If a future .SOL or .SOLANA route could recognise, reserve, migrate, wrap, prioritise, supersede, exclude, or otherwise rely on existing .sol names, state that position before holders are affected. If existing .sol names would be treated as unrelated, state that too before holders are affected.

The best outcome is not a pre-judged answer. It is a visible process, a clear forum, and a readable roadmap.

The ask

First, identify the correct forum for disputed .sol names today. If that forum is SNS or another operator, say so and publish or point to the process.

Second, if the Solana Foundation and D3 have no role in current .sol disputes, say so and identify the correct forum.

Third, if a future .SOL or .SOLANA route proceeds, disclose whether existing .sol names would be recognised, reserved, migrated, wrapped, prioritised, superseded, excluded, or treated as unrelated, or say plainly that the plan is not yet decided.

If that forum, process, and roadmap are published, these questions are answered. That is the outcome this record is asking for.

What a proportionate process could look like

It does not need to pre-judge liability or recovery. For the current .sol layer, it could publish intake criteria, evidence requirements, decision ownership, treatment of later buyers, marketplace-fee handling, and a written outcome.

If any future .SOL or .SOLANA route would recognise or rely on existing names, a proportionate process could publish the transition standard and the treatment of status-affected names before recognition or transition.

If the answer is that the systems are separate, that can be said too. Any clear answer is acceptable. What is missing is the answer.

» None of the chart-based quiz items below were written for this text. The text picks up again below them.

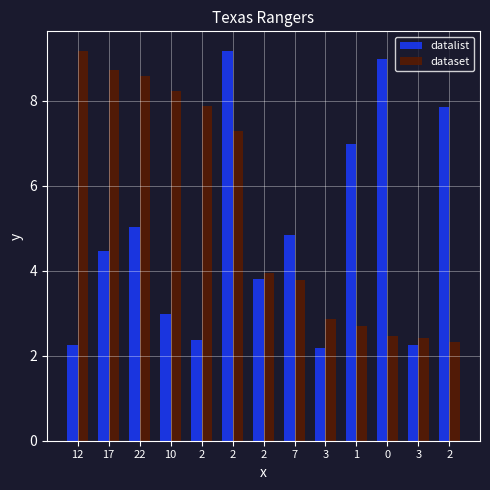

What is the total value across all series at 2?

10.2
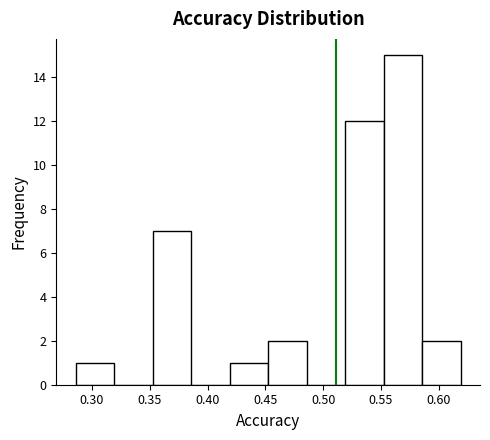

Over which range of the x-axis is the bar tallest?

0.550 to 0.585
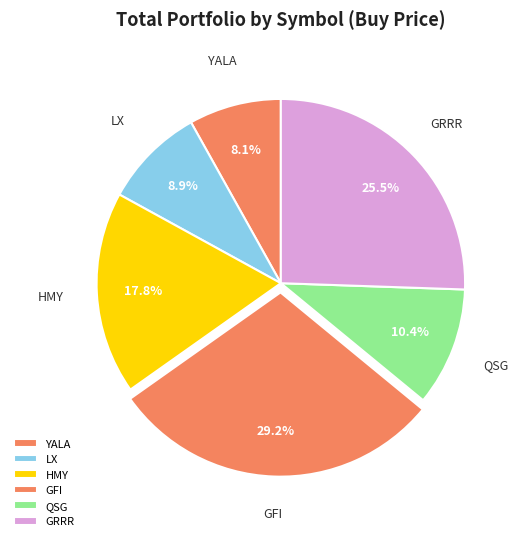

Count the number of slices in the pie.

6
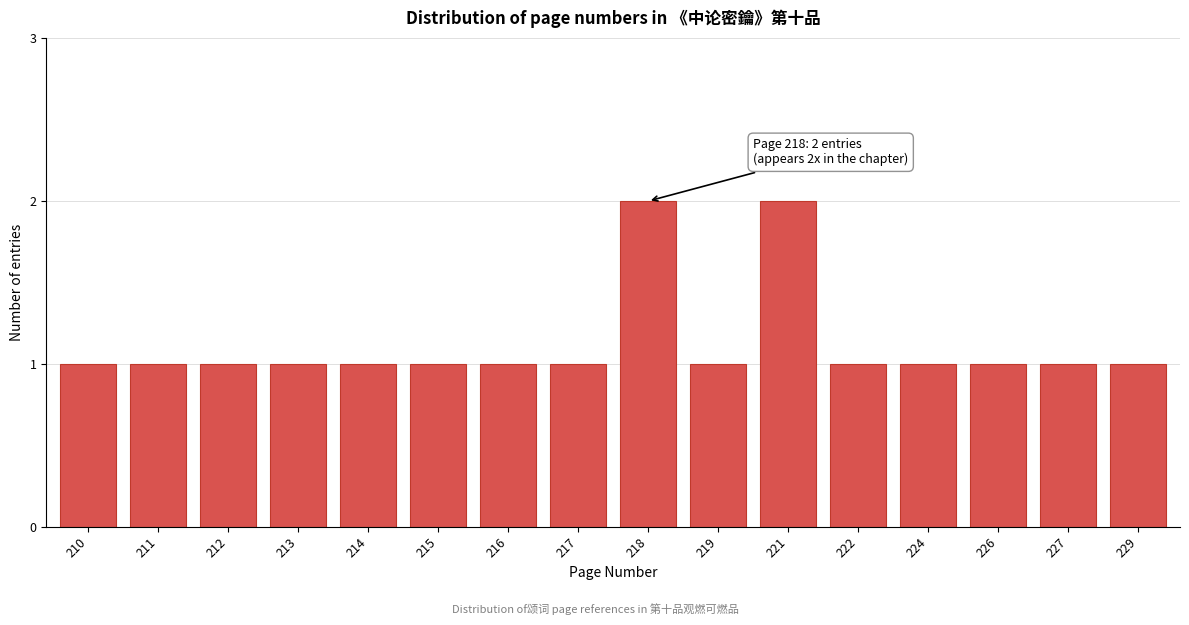

Reading left to right, extract all data points from this chart.

1	1	1	1	1	1	1	1	2	1	2	1	1	1	1	1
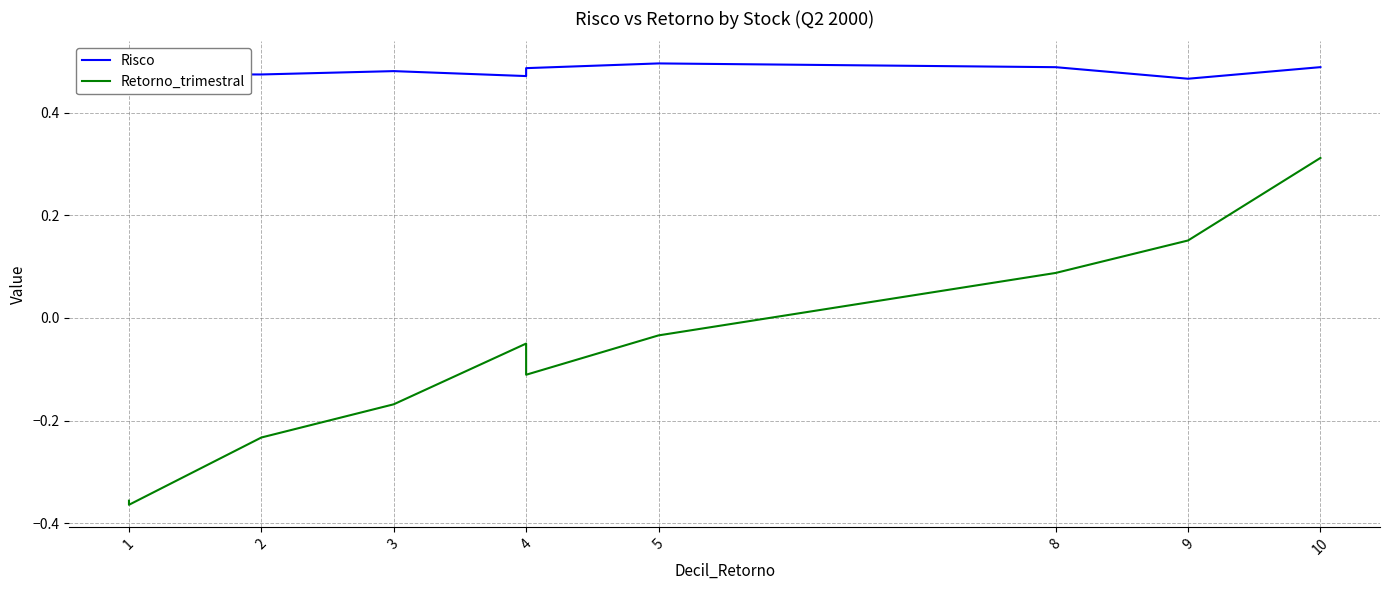

True or false: Retorno_trimestral and Risco cross at least once.

False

Why this matters beyond one case

The process question survives even if this individual matter does not resolve. Identity infrastructure will keep producing status questions, later-buyer questions, and transition questions. Users should know whether a process exists before the next incident, not after it.

Test this record yourself

This question is published as an open record: the public facts set out as fully and neutrally as possible, plus a prompt that asks an AI tool to test the record, including the strongest case against it.

The record and the prompt are open, so it is clear exactly what is being asked. The prompt instructs the model to treat the review as fresh, to favour no party, and to say plainly if nothing material survives sceptical review.

Copy it, paste it into the AI tool you use most, and ask what a sound governance process would recommend here. If you find a mistake, the record is open to correction. Challenge it and send corrections. Corrections and clarifications will be reflected where appropriate.

Record of raising the issue

This record does not prove legal responsibility. It shows that the issue was raised before publication and that no public disputed-name process or namespace-relationship answer was found in public sources.

Sources

The claims above rest on dated, public, and retained records. Public items are linked where available.

D3 / Solana Foundation namespace announcement: D3 publicly stated that D3 and Solana Foundation are together building infrastructure to bridge Web2 and Web3 domains on Solana, including applying for the .SOL and .SOLANA top-level domains. Public source: https://finance.yahoo.com/news/d3-raises-25m-series-led-140000586.html
SOLANA trademark reference: public trademark records list SOLANA as a Solana Foundation mark. Public source: https://trademarks.justia.com/906/95/solana-90695759.html
ICANN 2026 New gTLD Program application round: application submission period opened 30 April 2026 and closes 12 August 2026. Public source: https://newgtldprogram.icann.org/en/application-rounds/round2
ICANN Applicant Guidebook: roadmap for application submission and evaluation. Public source: https://newgtldprogram.icann.org/en/application-rounds/round2/agb
Companion SNS record: public incident and status record for the January SNS matter. Public source: https://weneedtotalkaboutsns.com/
Late March: Foundation-linked channel record. Private record retained.
Early April: forwarding record to a recipient working with SNS. Private record retained.
Early April: matter raised again through Foundation-linked channels. Private record retained.
13, 19, and 20 May: formal notices to Foundation operations, press, and legal channels. Email records retained.
2 June: final legal-channel notice. Email record retained.